| ENTRIES |
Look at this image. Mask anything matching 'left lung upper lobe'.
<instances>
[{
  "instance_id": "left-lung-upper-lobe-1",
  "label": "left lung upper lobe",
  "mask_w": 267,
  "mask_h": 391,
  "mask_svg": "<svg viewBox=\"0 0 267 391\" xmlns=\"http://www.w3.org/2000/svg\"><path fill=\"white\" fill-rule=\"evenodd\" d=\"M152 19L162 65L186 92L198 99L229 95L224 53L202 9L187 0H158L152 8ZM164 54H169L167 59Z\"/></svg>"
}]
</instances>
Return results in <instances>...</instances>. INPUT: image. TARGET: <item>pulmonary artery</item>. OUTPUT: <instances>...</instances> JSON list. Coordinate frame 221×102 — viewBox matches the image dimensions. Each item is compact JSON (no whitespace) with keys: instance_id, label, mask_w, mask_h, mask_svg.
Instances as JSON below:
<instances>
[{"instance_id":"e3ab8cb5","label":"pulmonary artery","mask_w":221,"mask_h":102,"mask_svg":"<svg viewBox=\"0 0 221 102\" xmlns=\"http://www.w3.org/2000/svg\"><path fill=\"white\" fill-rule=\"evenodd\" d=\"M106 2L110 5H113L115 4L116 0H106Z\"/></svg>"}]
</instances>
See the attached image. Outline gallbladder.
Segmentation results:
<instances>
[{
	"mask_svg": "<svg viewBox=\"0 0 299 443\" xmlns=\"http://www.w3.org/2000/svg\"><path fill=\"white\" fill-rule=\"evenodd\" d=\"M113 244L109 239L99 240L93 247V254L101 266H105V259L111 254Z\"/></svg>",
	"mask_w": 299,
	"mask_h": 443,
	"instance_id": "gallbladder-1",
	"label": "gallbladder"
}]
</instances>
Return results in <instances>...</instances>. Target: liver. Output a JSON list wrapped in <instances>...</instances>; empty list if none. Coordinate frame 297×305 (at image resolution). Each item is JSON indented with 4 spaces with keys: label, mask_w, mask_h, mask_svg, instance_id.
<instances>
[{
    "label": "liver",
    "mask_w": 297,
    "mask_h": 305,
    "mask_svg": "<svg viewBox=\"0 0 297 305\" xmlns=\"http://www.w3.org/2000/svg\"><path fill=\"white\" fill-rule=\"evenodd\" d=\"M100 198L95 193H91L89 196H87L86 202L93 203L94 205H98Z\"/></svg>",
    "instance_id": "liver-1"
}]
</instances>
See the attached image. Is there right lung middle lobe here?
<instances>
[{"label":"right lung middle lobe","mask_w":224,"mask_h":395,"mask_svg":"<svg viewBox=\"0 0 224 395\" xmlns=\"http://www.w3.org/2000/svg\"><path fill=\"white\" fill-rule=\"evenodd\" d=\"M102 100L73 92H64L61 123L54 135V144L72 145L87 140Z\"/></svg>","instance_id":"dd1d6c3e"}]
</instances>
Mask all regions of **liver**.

| AIM OF THE TASK |
Copy each of the records above word for word, keeping every character, line break, and indent unchanged.

| PROBLEM SOLUTION |
Look at this image. Mask anything matching 'left lung upper lobe'.
<instances>
[{
  "instance_id": "left-lung-upper-lobe-1",
  "label": "left lung upper lobe",
  "mask_w": 267,
  "mask_h": 391,
  "mask_svg": "<svg viewBox=\"0 0 267 391\" xmlns=\"http://www.w3.org/2000/svg\"><path fill=\"white\" fill-rule=\"evenodd\" d=\"M152 19L162 65L186 92L198 99L229 95L224 53L202 9L187 0H158L152 8ZM164 54H169L167 59Z\"/></svg>"
}]
</instances>
Return results in <instances>...</instances>. INPUT: image. TARGET: <item>pulmonary artery</item>. OUTPUT: <instances>...</instances> JSON list. Coordinate frame 221×102 — viewBox matches the image dimensions. Each item is compact JSON (no whitespace) with keys: instance_id, label, mask_w, mask_h, mask_svg.
Instances as JSON below:
<instances>
[{"instance_id":"e3ab8cb5","label":"pulmonary artery","mask_w":221,"mask_h":102,"mask_svg":"<svg viewBox=\"0 0 221 102\" xmlns=\"http://www.w3.org/2000/svg\"><path fill=\"white\" fill-rule=\"evenodd\" d=\"M106 2L110 5H113L115 4L116 0H106Z\"/></svg>"}]
</instances>
See the attached image. Outline gallbladder.
Segmentation results:
<instances>
[{
	"mask_svg": "<svg viewBox=\"0 0 299 443\" xmlns=\"http://www.w3.org/2000/svg\"><path fill=\"white\" fill-rule=\"evenodd\" d=\"M113 244L109 239L99 240L93 247V254L101 266H105V259L111 254Z\"/></svg>",
	"mask_w": 299,
	"mask_h": 443,
	"instance_id": "gallbladder-1",
	"label": "gallbladder"
}]
</instances>
Return results in <instances>...</instances>. Target: liver. Output a JSON list wrapped in <instances>...</instances>; empty list if none. Coordinate frame 297×305 (at image resolution). Each item is JSON indented with 4 spaces with keys: label, mask_w, mask_h, mask_svg, instance_id.
<instances>
[{
    "label": "liver",
    "mask_w": 297,
    "mask_h": 305,
    "mask_svg": "<svg viewBox=\"0 0 297 305\" xmlns=\"http://www.w3.org/2000/svg\"><path fill=\"white\" fill-rule=\"evenodd\" d=\"M100 198L95 193H91L89 196H87L86 202L93 203L94 205H98Z\"/></svg>",
    "instance_id": "liver-1"
}]
</instances>
See the attached image. Is there right lung middle lobe here?
<instances>
[{"label":"right lung middle lobe","mask_w":224,"mask_h":395,"mask_svg":"<svg viewBox=\"0 0 224 395\" xmlns=\"http://www.w3.org/2000/svg\"><path fill=\"white\" fill-rule=\"evenodd\" d=\"M102 100L73 92H64L61 123L54 135V144L72 145L87 140Z\"/></svg>","instance_id":"dd1d6c3e"}]
</instances>
Mask all regions of **liver**.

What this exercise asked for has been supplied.